Les cauchemars du laboureur
Bien qu’il ait été créé il y a environ 140 ans, voici un jeu ancien toujours d’actualité, surtout dans les périodes printanières de déclaration fiscale ou de prélèvement des impôts. Le Nouveau jeu du Percepteur est une variante du Jeu du Cheval blanc — appelé aussi Jeu de Cloche et Marteau —, très à la mode au 19e siècle, et qui était vendu seul dans un coffret ou qui faisait partie d’une de ces nombreuses boîtes de jeux de société qui distrayaient les familles, le soir à la veillée.
Huit personnages en quête d’histoire
Alors que ce dernier jeu comporte cinq cartons et huit dés à une face, ici le jeu comporte huit cartons sur lesquels sont figurés les personnages d’une histoire que vont écrire les joueurs : le percepteur, M. le Maire, le secrétaire de M. le Maire, l’avocat, le commis de l’avocat, le garde champêtre, et les deux laboureurs, Martin et Simon. Six dés sont numérotés sur une face de 1 à 6 et les deux autres sont marqués d’un M pour Martin et d’un S pour Simon. Les joueurs ont besoin de pions pour engager les mises, au moins 46 pions.
“Au Grand balcon”, jeux de voyage ou de salon
Ce jeu a été créé vers 1880 par l’éditeur A. Lion auquel succéda son fils. De 1851 à 1885, date de sa reprise par Watilliaux, cette fabrique de jeux de société en tabletterie et cartonnages, sise 210 rue Saint-Martin à Paris, a produit une grande variété de modèles dont des lotos historiques et géographiques, des jeux de cubes, des jeux de patience, des coffrets de jeux réunis comme distraction de salons ou de voyages, des damiers, des jeux d’échecs, etc. Leur boutique s’appelait “Au Grand balcon”.
Le couvercle et les cartons de cette boîte sont illustrés de façon assez caricaturale, un peu à la manière de Daumier, par Bernard Coudert dessinateur, graveur et lithographe du 19e siècle, auteur d’ombres chinoises animées éditées par Saussine, d’un petit livre, “La Joie des enfants”, édité par Legrand et de “L’Alphabet d’animaux grotesques” édité en 1860. Les imprimeurs sont Grandjean & Gascard pour le couvercle, Ellerman, Harms & Co à Amsterdam pour les cartons.
“Le Percepteur”, jeu sous-titré “Les cauchemars du laboureur” s’inscrit bien dans la tradition française, qui déplore périodiquement — et déjà à l’époque — la pression insupportable exercée par l’administration fiscale sur la majorité des travailleurs représentés jadis par les agriculteurs.

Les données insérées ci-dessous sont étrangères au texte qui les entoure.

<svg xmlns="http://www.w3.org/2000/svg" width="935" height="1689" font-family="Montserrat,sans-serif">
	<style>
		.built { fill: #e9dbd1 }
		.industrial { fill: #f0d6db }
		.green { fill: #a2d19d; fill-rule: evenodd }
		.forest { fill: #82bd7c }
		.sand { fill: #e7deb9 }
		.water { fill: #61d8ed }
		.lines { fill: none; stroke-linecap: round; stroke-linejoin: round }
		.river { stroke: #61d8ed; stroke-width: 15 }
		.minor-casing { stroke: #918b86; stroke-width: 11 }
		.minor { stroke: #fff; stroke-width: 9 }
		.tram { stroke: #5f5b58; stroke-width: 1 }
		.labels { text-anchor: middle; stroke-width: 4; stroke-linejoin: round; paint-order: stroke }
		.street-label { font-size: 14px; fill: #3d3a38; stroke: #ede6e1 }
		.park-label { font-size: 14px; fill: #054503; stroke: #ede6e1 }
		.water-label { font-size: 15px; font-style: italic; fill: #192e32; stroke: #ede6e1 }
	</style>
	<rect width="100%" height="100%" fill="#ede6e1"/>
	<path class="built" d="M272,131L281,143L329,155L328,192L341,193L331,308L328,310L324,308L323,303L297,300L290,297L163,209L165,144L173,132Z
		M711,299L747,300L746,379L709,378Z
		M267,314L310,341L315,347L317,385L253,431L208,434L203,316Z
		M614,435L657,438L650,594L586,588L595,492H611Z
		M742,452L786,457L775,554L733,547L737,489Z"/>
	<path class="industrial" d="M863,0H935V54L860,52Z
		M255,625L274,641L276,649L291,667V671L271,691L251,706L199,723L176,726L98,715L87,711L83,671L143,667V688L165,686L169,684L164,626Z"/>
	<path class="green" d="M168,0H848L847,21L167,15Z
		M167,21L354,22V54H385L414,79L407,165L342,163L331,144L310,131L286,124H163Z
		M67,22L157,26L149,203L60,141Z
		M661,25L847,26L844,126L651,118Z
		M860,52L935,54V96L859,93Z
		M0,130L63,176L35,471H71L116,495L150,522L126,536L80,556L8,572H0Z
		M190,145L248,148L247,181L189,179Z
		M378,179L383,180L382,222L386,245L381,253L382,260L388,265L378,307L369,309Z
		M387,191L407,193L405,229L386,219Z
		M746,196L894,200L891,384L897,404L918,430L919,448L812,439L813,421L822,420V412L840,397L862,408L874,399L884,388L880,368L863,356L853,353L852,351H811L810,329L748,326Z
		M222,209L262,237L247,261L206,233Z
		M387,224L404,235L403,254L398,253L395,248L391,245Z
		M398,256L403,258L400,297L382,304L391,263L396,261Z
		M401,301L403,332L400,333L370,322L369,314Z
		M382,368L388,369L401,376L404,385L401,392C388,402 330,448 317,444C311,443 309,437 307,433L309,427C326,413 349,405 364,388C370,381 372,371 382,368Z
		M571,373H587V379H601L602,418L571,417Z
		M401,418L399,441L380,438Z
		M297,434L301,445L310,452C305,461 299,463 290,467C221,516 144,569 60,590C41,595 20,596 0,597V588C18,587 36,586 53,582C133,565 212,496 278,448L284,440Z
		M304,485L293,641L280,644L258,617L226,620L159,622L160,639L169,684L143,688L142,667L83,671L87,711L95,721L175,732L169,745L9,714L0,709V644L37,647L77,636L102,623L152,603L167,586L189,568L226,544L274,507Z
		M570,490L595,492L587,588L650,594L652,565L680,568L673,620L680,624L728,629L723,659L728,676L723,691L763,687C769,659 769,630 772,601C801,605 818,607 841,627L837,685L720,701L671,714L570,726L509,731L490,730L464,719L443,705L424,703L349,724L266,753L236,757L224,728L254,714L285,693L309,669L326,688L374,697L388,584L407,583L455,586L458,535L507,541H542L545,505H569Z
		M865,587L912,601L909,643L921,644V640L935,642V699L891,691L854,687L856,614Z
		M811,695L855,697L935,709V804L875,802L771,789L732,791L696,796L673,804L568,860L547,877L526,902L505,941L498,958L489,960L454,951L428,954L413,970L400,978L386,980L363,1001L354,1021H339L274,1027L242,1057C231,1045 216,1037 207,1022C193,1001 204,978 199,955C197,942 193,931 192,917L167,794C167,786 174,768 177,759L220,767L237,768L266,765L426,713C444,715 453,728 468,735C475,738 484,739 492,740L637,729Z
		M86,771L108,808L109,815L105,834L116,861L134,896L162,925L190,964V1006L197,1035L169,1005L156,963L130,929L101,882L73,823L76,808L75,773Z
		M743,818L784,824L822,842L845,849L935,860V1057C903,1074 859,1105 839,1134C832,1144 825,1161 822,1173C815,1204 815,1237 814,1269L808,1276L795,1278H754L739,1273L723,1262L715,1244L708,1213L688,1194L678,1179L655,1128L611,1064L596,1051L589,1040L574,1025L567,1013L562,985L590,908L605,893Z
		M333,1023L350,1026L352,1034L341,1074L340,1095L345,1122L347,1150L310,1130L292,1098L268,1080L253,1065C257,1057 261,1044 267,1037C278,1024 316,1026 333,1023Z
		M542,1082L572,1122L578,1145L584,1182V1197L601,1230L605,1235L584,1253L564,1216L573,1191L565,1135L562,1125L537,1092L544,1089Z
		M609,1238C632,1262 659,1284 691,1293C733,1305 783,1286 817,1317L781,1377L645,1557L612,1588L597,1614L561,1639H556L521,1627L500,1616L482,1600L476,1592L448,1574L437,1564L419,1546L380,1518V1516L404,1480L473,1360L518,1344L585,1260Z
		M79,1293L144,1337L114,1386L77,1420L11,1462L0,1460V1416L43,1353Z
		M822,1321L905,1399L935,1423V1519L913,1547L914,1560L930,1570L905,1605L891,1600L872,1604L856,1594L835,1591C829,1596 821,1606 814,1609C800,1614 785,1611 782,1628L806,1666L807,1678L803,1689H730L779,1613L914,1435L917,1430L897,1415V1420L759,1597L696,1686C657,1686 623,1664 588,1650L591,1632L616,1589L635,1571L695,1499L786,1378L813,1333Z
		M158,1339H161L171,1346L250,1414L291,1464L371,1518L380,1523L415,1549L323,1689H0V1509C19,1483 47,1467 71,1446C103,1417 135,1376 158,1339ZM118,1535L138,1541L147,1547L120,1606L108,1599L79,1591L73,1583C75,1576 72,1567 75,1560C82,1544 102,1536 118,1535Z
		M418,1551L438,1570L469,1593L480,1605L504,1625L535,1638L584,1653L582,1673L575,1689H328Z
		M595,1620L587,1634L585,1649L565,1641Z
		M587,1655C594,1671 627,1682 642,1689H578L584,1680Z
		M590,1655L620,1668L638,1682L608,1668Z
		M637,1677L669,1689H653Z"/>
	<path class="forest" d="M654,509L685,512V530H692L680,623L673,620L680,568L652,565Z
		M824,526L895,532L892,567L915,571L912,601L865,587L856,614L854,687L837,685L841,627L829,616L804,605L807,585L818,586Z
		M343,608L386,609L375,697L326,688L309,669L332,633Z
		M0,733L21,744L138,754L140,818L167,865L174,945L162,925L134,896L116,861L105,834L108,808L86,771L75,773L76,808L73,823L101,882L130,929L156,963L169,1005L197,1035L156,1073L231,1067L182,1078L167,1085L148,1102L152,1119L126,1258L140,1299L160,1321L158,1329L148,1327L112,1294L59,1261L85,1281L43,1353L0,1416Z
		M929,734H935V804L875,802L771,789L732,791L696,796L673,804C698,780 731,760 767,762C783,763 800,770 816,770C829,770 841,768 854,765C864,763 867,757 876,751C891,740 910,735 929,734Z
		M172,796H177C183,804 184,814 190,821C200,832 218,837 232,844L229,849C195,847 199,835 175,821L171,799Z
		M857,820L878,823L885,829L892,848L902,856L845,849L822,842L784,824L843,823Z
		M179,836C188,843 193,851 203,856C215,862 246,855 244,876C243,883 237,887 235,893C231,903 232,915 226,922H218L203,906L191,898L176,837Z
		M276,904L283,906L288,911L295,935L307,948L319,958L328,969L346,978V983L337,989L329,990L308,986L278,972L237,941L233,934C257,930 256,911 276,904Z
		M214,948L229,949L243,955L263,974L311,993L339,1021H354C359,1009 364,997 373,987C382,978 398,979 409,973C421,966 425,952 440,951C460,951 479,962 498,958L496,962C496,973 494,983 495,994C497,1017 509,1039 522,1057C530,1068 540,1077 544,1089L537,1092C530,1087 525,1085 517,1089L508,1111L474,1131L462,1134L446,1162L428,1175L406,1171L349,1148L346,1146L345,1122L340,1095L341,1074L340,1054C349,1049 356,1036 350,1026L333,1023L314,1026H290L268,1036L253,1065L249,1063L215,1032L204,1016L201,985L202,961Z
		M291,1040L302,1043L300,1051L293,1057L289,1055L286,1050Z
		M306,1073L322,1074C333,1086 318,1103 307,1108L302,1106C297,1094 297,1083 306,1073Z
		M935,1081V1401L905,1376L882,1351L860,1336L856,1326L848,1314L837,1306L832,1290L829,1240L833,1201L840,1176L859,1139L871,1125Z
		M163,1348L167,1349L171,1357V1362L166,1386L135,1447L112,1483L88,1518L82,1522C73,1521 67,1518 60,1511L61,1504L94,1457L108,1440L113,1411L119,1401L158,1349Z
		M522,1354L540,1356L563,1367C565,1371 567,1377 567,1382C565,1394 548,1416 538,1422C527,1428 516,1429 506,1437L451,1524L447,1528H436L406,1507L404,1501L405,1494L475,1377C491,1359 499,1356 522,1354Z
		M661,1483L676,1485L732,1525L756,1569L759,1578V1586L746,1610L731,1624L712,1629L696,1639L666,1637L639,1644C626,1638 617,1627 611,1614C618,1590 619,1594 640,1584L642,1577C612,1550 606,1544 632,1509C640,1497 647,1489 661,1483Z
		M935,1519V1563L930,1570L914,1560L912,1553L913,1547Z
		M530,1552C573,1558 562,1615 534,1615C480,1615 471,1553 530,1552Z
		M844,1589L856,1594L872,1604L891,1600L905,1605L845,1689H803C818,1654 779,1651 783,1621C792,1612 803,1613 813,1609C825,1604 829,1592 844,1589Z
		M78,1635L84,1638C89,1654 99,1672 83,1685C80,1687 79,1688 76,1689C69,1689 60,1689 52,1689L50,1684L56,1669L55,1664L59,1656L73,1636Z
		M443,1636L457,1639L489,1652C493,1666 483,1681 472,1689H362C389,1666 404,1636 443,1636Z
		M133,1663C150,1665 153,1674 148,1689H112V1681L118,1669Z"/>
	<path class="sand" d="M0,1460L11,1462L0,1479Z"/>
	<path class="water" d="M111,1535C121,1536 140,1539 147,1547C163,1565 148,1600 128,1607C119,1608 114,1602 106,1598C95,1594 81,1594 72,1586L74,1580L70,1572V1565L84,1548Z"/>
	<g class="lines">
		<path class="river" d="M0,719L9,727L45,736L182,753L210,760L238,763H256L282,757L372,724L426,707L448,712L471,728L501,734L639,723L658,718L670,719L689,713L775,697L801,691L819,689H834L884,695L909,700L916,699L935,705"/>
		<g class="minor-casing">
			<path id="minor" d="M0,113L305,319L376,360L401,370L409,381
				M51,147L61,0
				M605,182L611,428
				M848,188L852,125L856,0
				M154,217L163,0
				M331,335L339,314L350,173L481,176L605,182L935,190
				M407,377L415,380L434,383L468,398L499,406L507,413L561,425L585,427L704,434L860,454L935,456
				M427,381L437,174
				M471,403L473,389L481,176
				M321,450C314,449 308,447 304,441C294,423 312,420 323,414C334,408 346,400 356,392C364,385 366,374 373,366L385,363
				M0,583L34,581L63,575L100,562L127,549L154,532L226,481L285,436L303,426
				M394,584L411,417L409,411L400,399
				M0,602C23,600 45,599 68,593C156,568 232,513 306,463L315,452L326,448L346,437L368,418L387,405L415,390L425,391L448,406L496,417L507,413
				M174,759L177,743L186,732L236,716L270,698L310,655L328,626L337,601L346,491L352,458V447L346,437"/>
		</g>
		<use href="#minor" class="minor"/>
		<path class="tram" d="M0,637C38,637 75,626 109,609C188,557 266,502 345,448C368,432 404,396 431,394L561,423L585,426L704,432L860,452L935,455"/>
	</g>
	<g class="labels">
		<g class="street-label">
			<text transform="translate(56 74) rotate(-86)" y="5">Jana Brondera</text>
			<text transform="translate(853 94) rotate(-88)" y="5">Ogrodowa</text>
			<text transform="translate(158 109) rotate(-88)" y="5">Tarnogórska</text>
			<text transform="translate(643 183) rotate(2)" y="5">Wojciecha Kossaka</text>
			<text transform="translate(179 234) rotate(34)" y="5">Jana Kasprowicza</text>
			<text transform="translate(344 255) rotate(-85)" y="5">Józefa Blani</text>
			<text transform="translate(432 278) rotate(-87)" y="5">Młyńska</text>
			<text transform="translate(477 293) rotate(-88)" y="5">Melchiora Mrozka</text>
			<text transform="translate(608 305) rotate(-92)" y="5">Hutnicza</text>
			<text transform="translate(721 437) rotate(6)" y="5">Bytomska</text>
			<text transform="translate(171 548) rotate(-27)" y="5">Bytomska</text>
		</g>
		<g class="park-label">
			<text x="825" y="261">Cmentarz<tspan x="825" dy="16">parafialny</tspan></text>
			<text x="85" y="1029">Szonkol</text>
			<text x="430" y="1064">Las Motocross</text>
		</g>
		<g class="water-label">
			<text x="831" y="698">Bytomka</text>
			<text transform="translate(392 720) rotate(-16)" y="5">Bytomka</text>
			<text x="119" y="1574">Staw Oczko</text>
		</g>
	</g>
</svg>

Ce pourrait être de nos jours les Gilets jaunes !
“A la Galerie Vivienne”, l’honorable maison de jeux et jouets
Jules Rémond, entrepreneur et propriétaire de plusieurs magasins de jouets à Paris au cours de la seconde moitié du 19e siècle, était né le 26 octobre 1829. Selon l’édition 1861 de l’Annuaire du commerce, il a été partenaire dans le magasin parisien “Au Paradis des Enfants”. En 1864, il fut également associé à la société Perreau & Fils, mais revend cette participation en 1867 pour se consacrer à une autre boutique, “A la Galerie Vivienne”, qui avait ouvert en 1830, sous la direction de Pierre-François Guillard, marchand détaillant de corsets.
Ce magasin se présente comme “une grande fabrique de jouets, de jeux de salon et de jardin, de voitures d’enfants, de vélocipèdes, de Physique amusante, spécialiste des Bébés incassables et d’accessoires pour la danse ou le cotillon”. En 1867, Jules Rémond, est primé à Paris avec la mention “honorable”. Le jury le compare pour son excellence à l’entreprise Simonne (voir l’article “Au Nain bleu”). Il reçoit aussi un diplôme de mérite à Vienne en 1873 et une médaille lors de l’Exposition universelle de Paris de 1878. En novembre 1882, Rémond rachète l’entreprise à Simonne mais ferme ses portes en 1896.
Estimation : Ce jeu a été réédité par Watilliaux, Simonin-Cuny et Mauclair & Dacier (avec de nouvelles illustrations). Pour la version originale présentée ici compter entre 300 à 450 €.